# Happy Birthday Max..One year old!!



## ponyfarm (Apr 11, 2010)

Max was born on Valentines' Day..I suppose that is why he is so sweet! 
I researched, mulled over breeders, and bloodlines for two years before I jumped in with all four feet and added Max to my life.

We have so much fun together every day! He is just about perfect in every way, except I really doubt he can pass the CGC due to his whining during the supervised separation! lol! He just loves me that much!!

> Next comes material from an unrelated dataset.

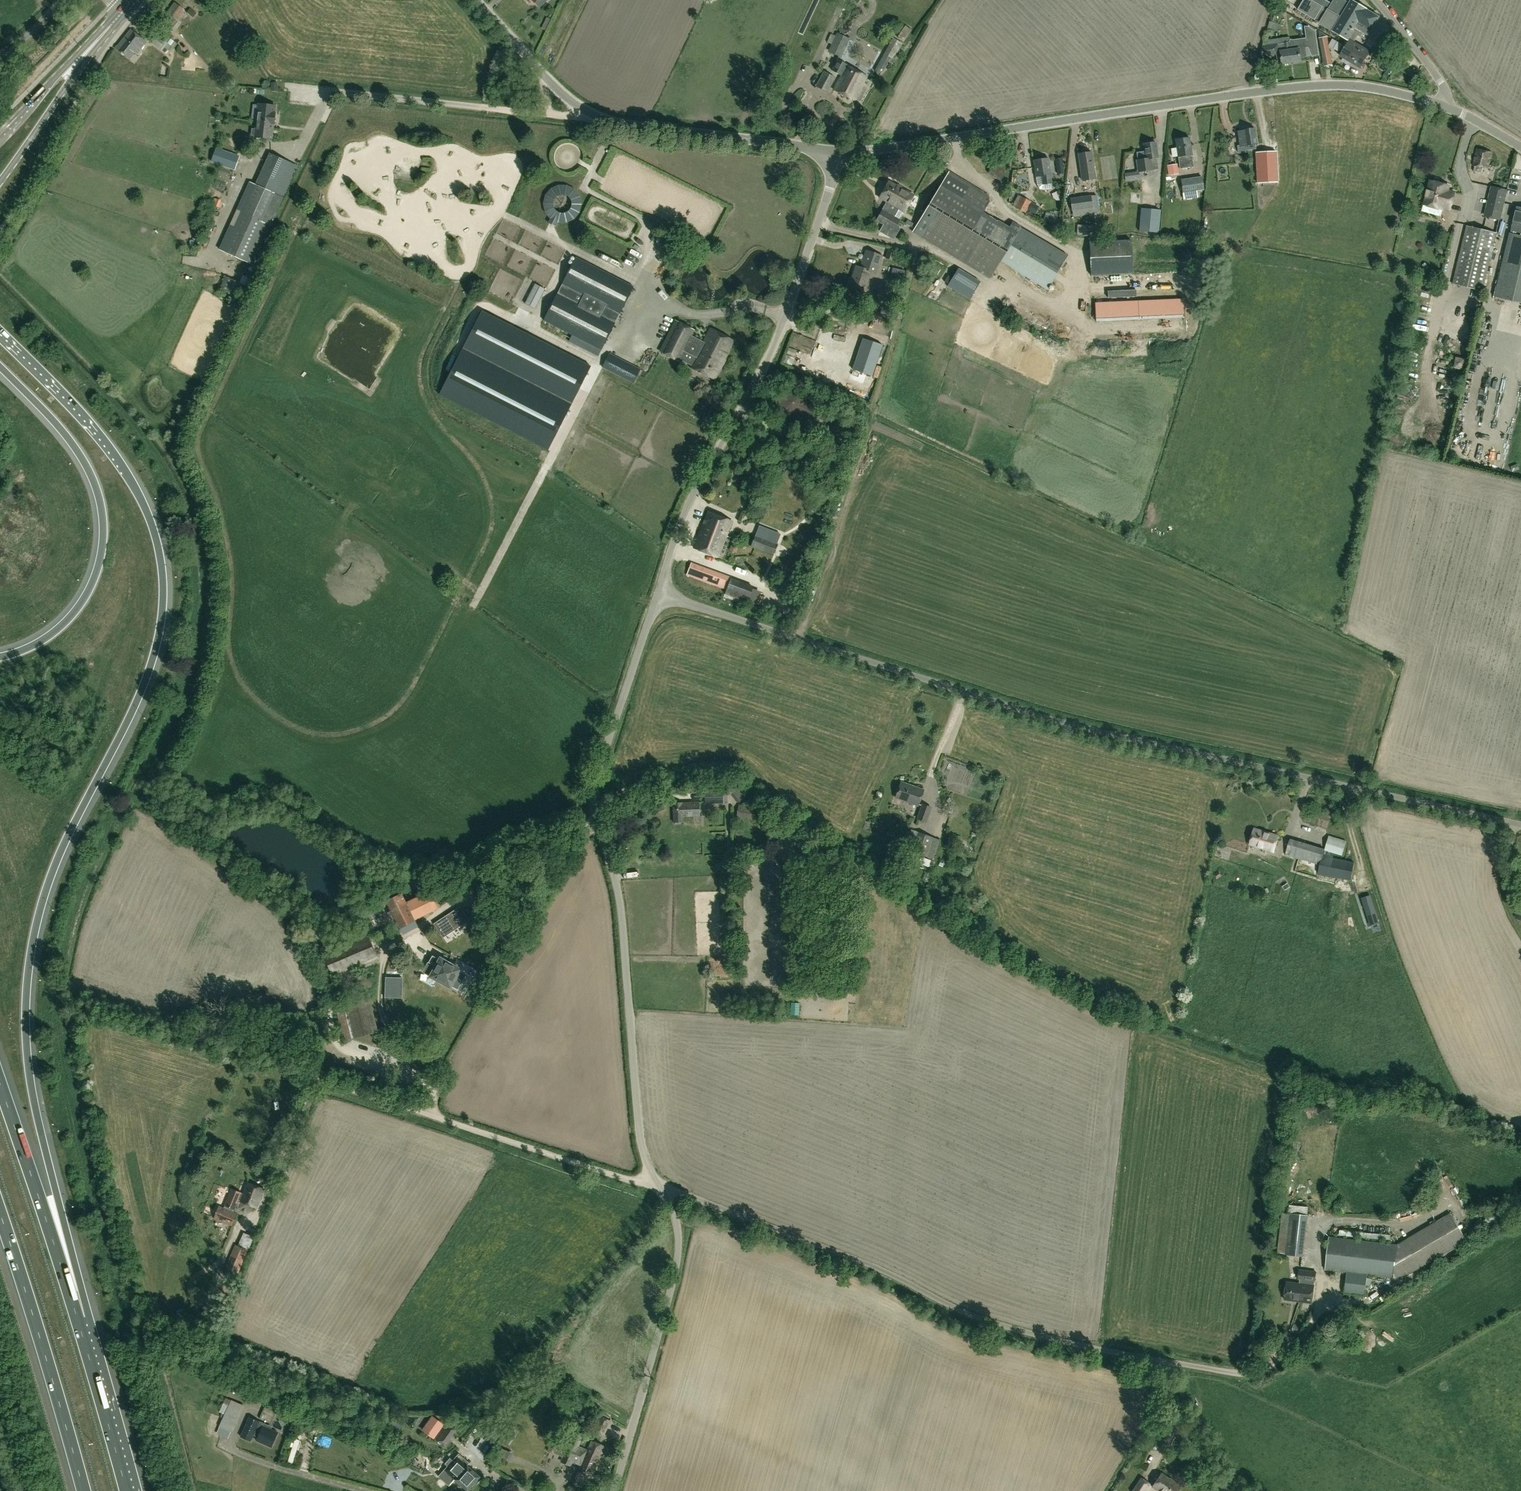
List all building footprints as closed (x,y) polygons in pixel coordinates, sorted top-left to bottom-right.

Here is a baby picture with his collie brother, Tim, and today, looking all manly and grown up!:wub:


----------



## mandiah89 (Jan 18, 2013)

Happy bday max... what a handsome little devil


----------



## Shade (Feb 20, 2012)

Happy birthday handsome :birthday:


----------



## Bear GSD (Apr 12, 2012)

Happy Belated Birthday sweet Max! :birthday:


----------



## Kyle2 (Feb 26, 2013)

Happy Birthday max... Its Beautiful dog...


----------



## professionaldogtraining (Jan 29, 2013)

happy birthday so awsome


----------



## RebelGSD (Mar 20, 2008)

Happy birthday gorgeous!


----------



## Courtney (Feb 12, 2010)

I'm a little late Max, but hope you had an outstanding b-day handsome guy


----------



## GatorDog (Aug 17, 2011)

Happy belated birthday handsome!!


----------